PROBLEM STATEMENT :: Would you return exactly the lines below from the line with "date: 2015-06-08" through the line with "How I’d type", both included, and nothing else, leaving out the pictures?

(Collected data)
• • • •
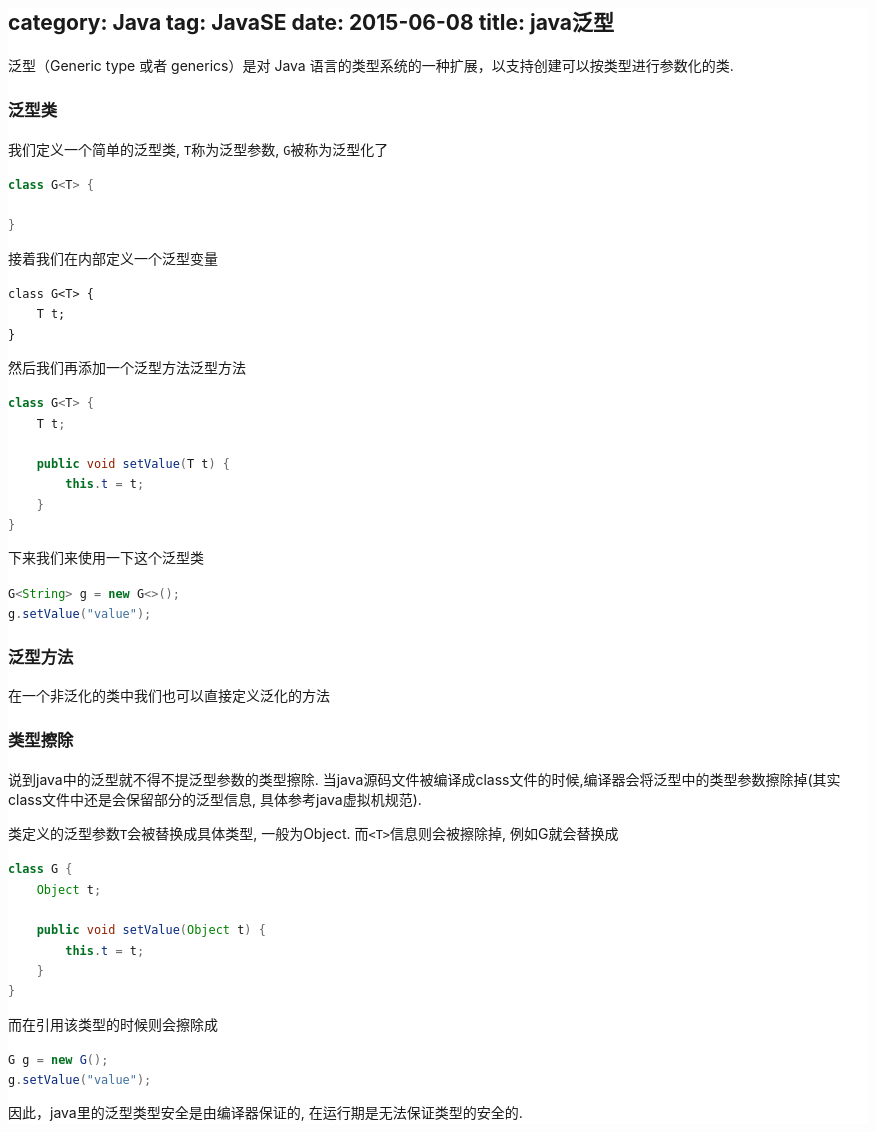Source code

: category: Java
tag: JavaSE
date: 2015-06-08
title: java泛型
---

泛型（Generic type 或者 generics）是对 Java 语言的类型系统的一种扩展，以支持创建可以按类型进行参数化的类.

### 泛型类
我们定义一个简单的泛型类, `T`称为泛型参数, `G`被称为泛型化了
```java
class G<T> {

}
```
接着我们在内部定义一个泛型变量
```
class G<T> {
	T t;
}
```
然后我们再添加一个泛型方法泛型方法
```java
class G<T> {
	T t;

	public void setValue(T t) {
		this.t = t;
	}
}
```
下来我们来使用一下这个泛型类
```java
G<String> g = new G<>();
g.setValue("value");
```


### 泛型方法
在一个非泛化的类中我们也可以直接定义泛化的方法


### 类型擦除
说到java中的泛型就不得不提泛型参数的类型擦除. 当java源码文件被编译成class文件的时候,编译器会将泛型中的类型参数擦除掉(其实class文件中还是会保留部分的泛型信息, 具体参考java虚拟机规范).

类定义的泛型参数`T`会被替换成具体类型, 一般为Object. 而`<T>`信息则会被擦除掉, 例如G就会替换成
```java
class G {
	Object t;

	public void setValue(Object t) {
		this.t = t;
	}
}
```
而在引用该类型的时候则会擦除成
```java
G g = new G();
g.setValue("value");
```
因此，java里的泛型类型安全是由编译器保证的, 在运行期是无法保证类型的安全的.
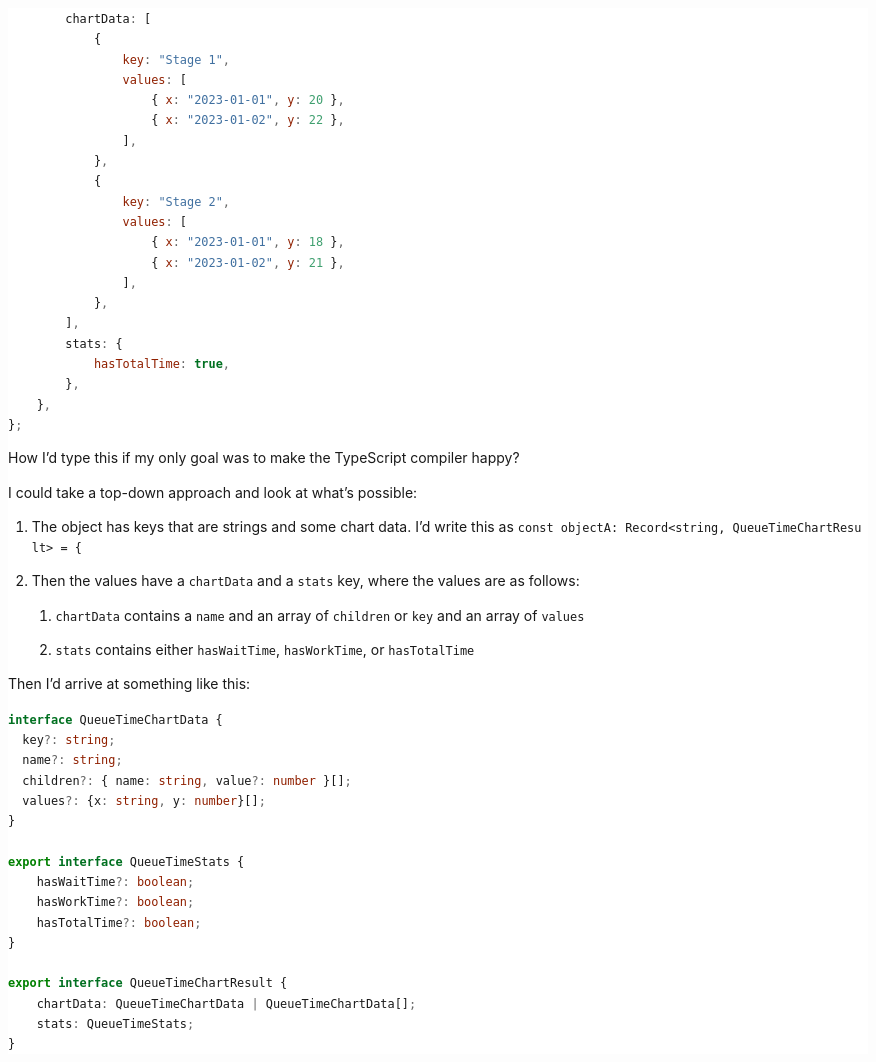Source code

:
 ```jsx
        chartData: [
            {
                key: "Stage 1",
                values: [
                    { x: "2023-01-01", y: 20 },
                    { x: "2023-01-02", y: 22 },
                ],
            },
            {
                key: "Stage 2",
                values: [
                    { x: "2023-01-01", y: 18 },
                    { x: "2023-01-02", y: 21 },
                ],
            },
        ],
        stats: {
            hasTotalTime: true,
        },
    },
};
```

How I’d type this if my only goal was to make the TypeScript compiler happy?

I could take a top-down approach and look at what’s possible:

1. The object has keys that are strings and some chart data. I’d write this as `const objectA: Record<string, QueueTimeChartResult> = {`
    
2. Then the values have a `chartData` and a `stats` key, where the values are as follows:
    
    1. `chartData` contains a `name` and an array of `children` or `key` and an array of `values`
        
    2. `stats` contains either `hasWaitTime`, `hasWorkTime`, or `hasTotalTime`
        

Then I’d arrive at something like this:

```typescript
interface QueueTimeChartData {
  key?: string;
  name?: string;
  children?: { name: string, value?: number }[];
  values?: {x: string, y: number}[];
}

export interface QueueTimeStats {
    hasWaitTime?: boolean;
    hasWorkTime?: boolean;
    hasTotalTime?: boolean;
}

export interface QueueTimeChartResult {
    chartData: QueueTimeChartData | QueueTimeChartData[];
    stats: QueueTimeStats;
}
```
• • • •
PROBLEM SOLUTION ::
date: 2015-06-08
title: java泛型
---

泛型（Generic type 或者 generics）是对 Java 语言的类型系统的一种扩展，以支持创建可以按类型进行参数化的类.

### 泛型类
我们定义一个简单的泛型类, `T`称为泛型参数, `G`被称为泛型化了
```java
class G<T> {

}
```
接着我们在内部定义一个泛型变量
```
class G<T> {
	T t;
}
```
然后我们再添加一个泛型方法泛型方法
```java
class G<T> {
	T t;

	public void setValue(T t) {
		this.t = t;
	}
}
```
下来我们来使用一下这个泛型类
```java
G<String> g = new G<>();
g.setValue("value");
```


### 泛型方法
在一个非泛化的类中我们也可以直接定义泛化的方法


### 类型擦除
说到java中的泛型就不得不提泛型参数的类型擦除. 当java源码文件被编译成class文件的时候,编译器会将泛型中的类型参数擦除掉(其实class文件中还是会保留部分的泛型信息, 具体参考java虚拟机规范).

类定义的泛型参数`T`会被替换成具体类型, 一般为Object. 而`<T>`信息则会被擦除掉, 例如G就会替换成
```java
class G {
	Object t;

	public void setValue(Object t) {
		this.t = t;
	}
}
```
而在引用该类型的时候则会擦除成
```java
G g = new G();
g.setValue("value");
```
因此，java里的泛型类型安全是由编译器保证的, 在运行期是无法保证类型的安全的.
Source code

:
 ```jsx
        chartData: [
            {
                key: "Stage 1",
                values: [
                    { x: "2023-01-01", y: 20 },
                    { x: "2023-01-02", y: 22 },
                ],
            },
            {
                key: "Stage 2",
                values: [
                    { x: "2023-01-01", y: 18 },
                    { x: "2023-01-02", y: 21 },
                ],
            },
        ],
        stats: {
            hasTotalTime: true,
        },
    },
};
```

How I’d type this if my only goal was to make the TypeScript compiler happy?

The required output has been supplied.